Exposure to daemonic energies forever taints electricity on earth

>Exposure to daemonic energies forever taints electricity on earth

>Proximity to electricity now corrupts
>Exposure to electricity corrupts a lot
>Electrical devices become malevolent and exert a malign influence on their surroundings

Interesting campaign setting?
Would you play this?

>hair touching workbench
>drink on workbench
>not grounded
>taking screwdriver on SMD board
at least they wear eye protection

So any animal that has a nervous system is corrupted?

This

Animals have electricity in them?

This has kind of been done before. Although it was more that electricity was a medium for the corrupting forces rather than a corrupting force itself.

YA BOSS AL DEM ANIMULS 'AVE ELECTRICS EN 'EM ESPECIALLY DA 'UMIES

>>Proximity to electricity now corrupts
>every thunderstorm is now warpstorm
>statistically there's like two dozen thunderstorms somewhere around the globe at any given moment

Nerve conduction is not electricity in remotely the same sense as a light bulb or a computer uses electricity. It involves electrostatic forces, and generates detectable electromagnetic phenomena, but there's no electron current involved.

There's a comic series about this, where ghosts are real and they tend to possess electrical equipment like power lines.

Dude, this is a totally relevant metaphor for the times we are living in *right* now

t. Amish

That reminds me how a number of years ago I was in a workshop that built and fixed PCs. A local newsrag wanted to run a story so they sent a reporter and a photographer over. They wanted to take an "action shot" for the article and set up a scene with some tools they though looked good for the photo. There was an electronics workshop attached to the place so the photo ended up being three guys (me being one) peering over a barebones PC case, with one guy poking at the innards with a soldering iron, another standing with a screwdriver ready (way too large and not fitting to any of the screws used) and the third pointing authoritatively at nothing in particular inside the case. We laughed a bit afterwards at how they knew nothing, and some more when they ended up using that shot in the article.

So I guess the moral of the story is to not necessarily take all photos at face value. Or something.

Some labs have food coloring specifically to set up beakers with fancy colored liquids in them for photos.

Also, phenolpthalain and other indicators for titration are apparently expensive from how my lab teachers yelled at us.

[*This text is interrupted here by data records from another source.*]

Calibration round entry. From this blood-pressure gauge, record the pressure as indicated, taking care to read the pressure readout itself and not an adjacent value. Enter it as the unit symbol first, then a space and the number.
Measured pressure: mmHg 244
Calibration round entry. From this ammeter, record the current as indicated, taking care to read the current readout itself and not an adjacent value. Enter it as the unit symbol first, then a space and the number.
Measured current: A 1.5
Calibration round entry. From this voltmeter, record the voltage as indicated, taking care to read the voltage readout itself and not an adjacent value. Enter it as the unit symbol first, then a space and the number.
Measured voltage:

It's like /x/ is making a setting

As a EE major, I'm pretty sure this means I'm a demon lord.

>BBC
Is this Veeky Forums's official wife's son thread?

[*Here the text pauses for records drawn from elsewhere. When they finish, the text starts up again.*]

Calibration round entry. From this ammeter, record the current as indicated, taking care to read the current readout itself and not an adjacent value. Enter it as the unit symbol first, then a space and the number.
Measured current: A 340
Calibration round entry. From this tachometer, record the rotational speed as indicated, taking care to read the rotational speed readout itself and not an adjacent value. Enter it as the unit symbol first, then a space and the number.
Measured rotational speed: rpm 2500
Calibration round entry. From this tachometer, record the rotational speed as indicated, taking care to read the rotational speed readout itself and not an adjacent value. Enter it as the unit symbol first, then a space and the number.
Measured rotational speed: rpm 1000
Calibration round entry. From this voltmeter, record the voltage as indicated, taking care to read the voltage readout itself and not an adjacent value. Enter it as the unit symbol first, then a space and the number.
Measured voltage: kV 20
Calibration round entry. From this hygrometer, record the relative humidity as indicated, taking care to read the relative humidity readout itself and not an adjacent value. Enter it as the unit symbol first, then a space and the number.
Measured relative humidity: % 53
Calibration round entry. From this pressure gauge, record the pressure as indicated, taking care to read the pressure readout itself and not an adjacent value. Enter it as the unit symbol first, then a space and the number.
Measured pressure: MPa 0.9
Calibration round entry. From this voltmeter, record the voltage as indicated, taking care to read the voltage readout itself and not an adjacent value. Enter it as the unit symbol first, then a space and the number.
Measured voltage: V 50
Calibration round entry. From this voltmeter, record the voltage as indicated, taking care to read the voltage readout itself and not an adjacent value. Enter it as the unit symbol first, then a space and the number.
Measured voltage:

>Ionic conduction isn't a current now

You ever see the movie Pulse? I'm kind of imagining a combination of that and that stephen king movie where cars turn evil

That one guy who got struck by lightning several times and lived must be the holiest fucker around to fight off that much corruption. Or a greater daemon wearing that dude's charred skin as a meatsuit. Either or.

>he's never used a screwdriver tip to manually bridge the power button socket's pins on a motherboard to turn a computer on/off without a working switch
I mean, she's doing it wrong, but there's nothing inherently wrong with poking at the board with a screwdriver if you know where you sticking it.

I played a Call of Cthullu game where we did the opposite. Turn of the century, we were in a mad rush to push industrialization, urbanization, and expanding infrastructure. Because the conduits of electricity carried through power lines formed wards that held the horrors at bay. The more AC current running through an area, the harder it is to open portals. The more DC current in an area makes individual spells and magics fail. We had to ensure major population centers had extensive mixes of both, robbing the world of magic and pushing back the terrors of the night into the wild, unclaimed places. Cultists and monsters constantly attacked power stations and factories producing dynamos and transformers. Bit by bit, we carved out safety for modern man.